### EXERCISE GOAL
Copy word for word the part of the family story starting at "Lika Megreladze, village" and ending at "therefore, extinguished smoke.".

### STUDY TEXT
Lika Megreladze, village Tsitelmta, Ozurgeti municipality
“Komli”
The etymology of the word ‘’Komli’’ (meaning smoke from a household) is very interesting and if we look thematically, it tells the story of strong, able women. To this day, the rural population is counted by counting households with smoke, each belonging to separate families in the village. The word comes from Georgian ‘’Kvamli’ (chimney smoke), meaning permanent smoke coming out of a house, in winter and in summer. The rising smoke means that there’s food being made there, there’s warmth, there are drinks, tea is brewed… extinguished smoke means that there is no fire, therefore there’s no household. Unfortunately, there are already too many of them in Guria. In central Guria and in the surrounding villages there are many closed houses, therefore, extinguished smoke.
At the end of the 19th Century, Lazare Chitaishvili lived in this house. Lazare had two daughters, of whom the eldest – Marta – was married to another Gurian – Razhden Sadradze. Razhden Sadradze’s family was very wealthy at the time – nowadays people would call them millionaires. He moved from the village Shemokmedi in Guria to Novorossiysk, where he lived owned merchant shops and wine cellars. They had 5 children and lived happily, but then you can imagine what communists did to them… They took everything, all of their children ran away. Mr. Lazare’s second daughter, Ana, was married in a nearby village. She had one daughter and two sons. When Lazare’s wife died, he realized that after his death the ‘’smoke’’ of his house would disappear, so he adopted her granddaughter, Marta, the daughter of Ana. There’s a mountainous village – Mtispiri, famous for its microclimate and vines. Lazare found a husband there for Marta – a strong young man named Pilipe Megreladze and that’s how we adopted the family name Megreladze. They lived happily, had one daughter and three sons. Three of them studied at the Kutaisi Pedagogical Institute, which was a rare story at that time. My grandfather met my grandmother there – a woman from the Loladze family. She was the director of Akaki Tsereteli’s house-museum. By the way, she was one of the first female museum directors. I also have a photo of a board meeting and between so many men, there is one young woman – my grandmother.
Out of four children, three got married in Kutaisi, and in the meantime, the Second World War started. At this time, the eldest son was in the army and died in the first days of the war. My grandfather wasn’t obligated to go to the war, but he still did – first he was wounded, and then came the news of his death. He left one child and a pregnant wife, who a while later gave birth to a boy. At this time, in the house, there was only one son left who hadn’t been called up for compulsory military service, and the elderly were left alone. My grandmother used to say, that her father-in-law, this two-meter-tall man, came down with a carriage to Sachkhere to take her. She already planned to go to Tbilisi as she was a widow and thought her brothers would help her raise children. This man came, knelt down and asked her to come with him and take these orphans and he promised to help her raise them so that the ‘’smoke’’ wouldn’t be extinguished. My grandmother couldn’t say no and she moved to her dead husband’s parents. After some time, the youngest son also returned and there was a split – since my father didn’t have a father and was an orphan, my grandfather strongly decided, that he should be the one to stay in the family and the younger brother should leave. This is how life went there – my father and uncle grew up, my aunt got married, my father got married and I was born and raised here as the only child.

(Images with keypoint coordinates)
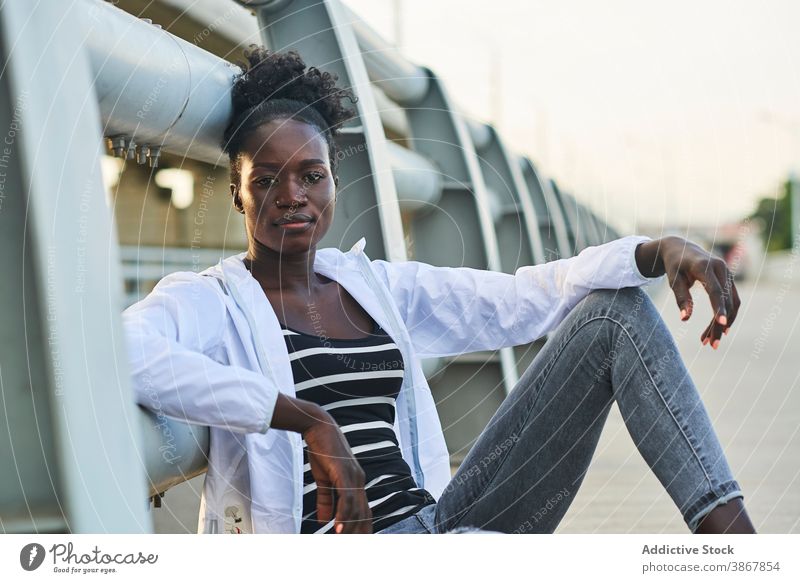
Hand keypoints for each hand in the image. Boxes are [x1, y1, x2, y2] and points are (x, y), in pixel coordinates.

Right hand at [302, 415, 371, 532]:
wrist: (318, 428)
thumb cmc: (322, 451)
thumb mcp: (323, 479)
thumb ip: (325, 500)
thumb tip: (325, 520)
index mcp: (355, 482)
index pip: (363, 510)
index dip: (361, 527)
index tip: (357, 541)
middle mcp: (359, 480)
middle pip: (364, 513)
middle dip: (361, 532)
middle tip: (356, 548)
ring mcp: (353, 476)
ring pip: (356, 508)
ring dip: (350, 528)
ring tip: (343, 541)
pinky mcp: (344, 472)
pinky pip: (347, 498)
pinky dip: (343, 514)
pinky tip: (338, 527)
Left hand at [635, 236, 739, 348]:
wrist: (681, 248)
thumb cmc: (674, 265)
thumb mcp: (673, 280)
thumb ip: (681, 298)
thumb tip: (685, 319)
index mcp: (704, 267)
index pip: (716, 291)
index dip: (719, 308)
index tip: (722, 325)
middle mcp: (720, 268)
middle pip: (725, 301)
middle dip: (719, 324)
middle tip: (711, 344)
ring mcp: (727, 272)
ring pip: (732, 303)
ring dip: (724, 323)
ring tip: (710, 341)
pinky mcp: (729, 278)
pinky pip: (732, 300)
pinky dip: (726, 315)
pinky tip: (718, 329)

### RESULT
Lika Megreladze, village Tsitelmta, Ozurgeti municipality
“Komli”
The etymology of the word ‘’Komli’’ (meaning smoke from a household) is very interesting and if we look thematically, it tells the story of strong, able women. To this day, the rural population is counted by counting households with smoke, each belonging to separate families in the village. The word comes from Georgian ‘’Kvamli’ (chimney smoke), meaning permanent smoke coming out of a house, in winter and in summer. The rising smoke means that there’s food being made there, there’s warmth, there are drinks, tea is brewed… extinguished smoke means that there is no fire, therefore there’s no household. Unfortunately, there are already too many of them in Guria. In central Guria and in the surrounding villages there are many closed houses, therefore, extinguished smoke.